The scope of the Christmastime Target credit card heist keeps growing as digital detectives track one of the most audacious tech age heists in history to a Russian teenager who tweaked a piece of standard malware, and then sold the malicious code to dozens of Eastern European cyber-criminals.
Target is bracing for a backlash of lost sales after reporting that over 70 million credit cards and other pieces of customer data were compromised during the heaviest shopping period of the year. The thieves grabbed everything – card numbers, pin numbers, security codes – as they were able to gain direct access to the so-called point of service, or POS, terminals familiar to every shopper.
Now, a report from some of the world’s top cyber-detectives suggests that six other retailers may also have been breached. They have not yet been named, although Neiman-Marcus’ disclosure of a breach last week may be connected.
For some American consumers and the big retailers, the thefts helped sour the Christmas season, raising ire and forcing Target, and now perhaps others, to downsize sales expectations for the coming year and reassess their digital security.
Meanwhile, the stolen data is being sold and bought on underground data auctions for around $100 a pop, meaning that consumers are left to sop up the potential credit mess. More broadly, the new revelations suggest that “cybercriminals are still finding gaps in industry security … and how payment card data is handled,” writes Jeremy Kirk in Computer World.
New information from Internet surveillance firms show just how audacious was the heist – basically a one-swipe pickpocket of nearly a quarter of America’s population. And the trail leads to Russia, and a 17-year-old hacker known only as “ree4,” writes Andrew Komarov, the CEO of the cyber-intelligence firm IntelCrawler, in a number of posts. Meanwhile, dozens of attorneys general have launched their own investigations into how Target was duped.

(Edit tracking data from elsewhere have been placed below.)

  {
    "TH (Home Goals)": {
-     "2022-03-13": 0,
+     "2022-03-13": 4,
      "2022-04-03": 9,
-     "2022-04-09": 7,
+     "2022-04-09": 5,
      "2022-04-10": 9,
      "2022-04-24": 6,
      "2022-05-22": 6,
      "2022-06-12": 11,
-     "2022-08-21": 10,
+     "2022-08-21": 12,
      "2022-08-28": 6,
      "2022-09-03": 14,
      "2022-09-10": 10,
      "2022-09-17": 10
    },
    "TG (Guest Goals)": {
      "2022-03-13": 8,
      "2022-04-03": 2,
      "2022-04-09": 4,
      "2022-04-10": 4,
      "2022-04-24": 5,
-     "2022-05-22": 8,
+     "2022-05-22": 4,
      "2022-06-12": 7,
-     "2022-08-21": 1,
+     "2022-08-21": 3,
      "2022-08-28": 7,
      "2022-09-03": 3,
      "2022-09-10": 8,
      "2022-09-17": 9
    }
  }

According to security experts, Ree4 took a standard piece of malware known in Russian as “kaptoxa,” Russian slang for “potato,” tweaked it and renamed it BlackPos. The software, which apparently can slip through the staunchest defenses undetected, was first discovered by digital forensic experts last March.
Ree4 sold the software for $2,000 or a 50 percent cut of the profits to about 40 Eastern European hackers, according to Mr. Komarov.

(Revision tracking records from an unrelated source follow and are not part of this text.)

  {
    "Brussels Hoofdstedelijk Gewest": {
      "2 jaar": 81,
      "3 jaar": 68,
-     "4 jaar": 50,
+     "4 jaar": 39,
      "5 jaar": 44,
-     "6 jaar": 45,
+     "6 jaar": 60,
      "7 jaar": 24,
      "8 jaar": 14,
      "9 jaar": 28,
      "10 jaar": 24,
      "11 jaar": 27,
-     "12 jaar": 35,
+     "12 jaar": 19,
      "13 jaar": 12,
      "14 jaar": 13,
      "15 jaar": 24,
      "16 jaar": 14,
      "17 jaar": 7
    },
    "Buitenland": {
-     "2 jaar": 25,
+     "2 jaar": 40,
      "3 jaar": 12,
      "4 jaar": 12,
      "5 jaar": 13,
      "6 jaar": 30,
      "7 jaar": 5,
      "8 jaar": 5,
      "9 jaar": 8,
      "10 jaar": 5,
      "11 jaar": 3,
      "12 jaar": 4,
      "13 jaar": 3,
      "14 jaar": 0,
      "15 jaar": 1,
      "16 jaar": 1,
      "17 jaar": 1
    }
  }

Those hackers, in turn, may have used so-called “brute force” tactics – throwing millions of possible passwords at retail servers until one breaks the code – and then took control of the swipe machine at the counter.
In its Jan. 14 analysis, iSight Partners, a Dallas-based information security firm now advising the US Secret Service, wrote that the attack was two-pronged.
“First, the malware that infected Target’s checkout counters (PoS) extracted credit numbers and sensitive personal details,” the firm writes. “Then, after staying undetected for 6 days, the malware started transmitting the stolen data to an external FTP server, using another infected machine within the Target network.”
“The intrusion operators displayed innovation and a high degree of skill in orchestrating the various components of the activity,” according to the report.
Last week, Target executives announced the No. 3 retailer would be spending $5 million for a consortium of digital security think tanks to help prevent similar attacks in the future.
“Cybersecurity is fast becoming one of the biggest marketplace challenges for businesses, and a huge concern for their customers,” said Mary Power, president and CEO of the Council of Better Business Bureaus, in a statement.
The fact that hackers may have used what’s been called “bargain basement” software to steal credit cards right from under shoppers’ noses may not help immediately stanch what’s become a steady wave of criticism of Target and its handling of the breach.
But the new revelations could ultimately lead retailers to search for more reliable ways to get paid than the point-of-service terminals that are now, despite their ubiquity, apparently increasingly vulnerable.
“Target itself would do well to find the best such alternative and implement it in a high-profile way,” writes Anthony Wing Kosner, in Forbes. “Disruption, however, may be the last thing this beleaguered retailer is thinking about at the moment as it hopes to maintain business as usual.”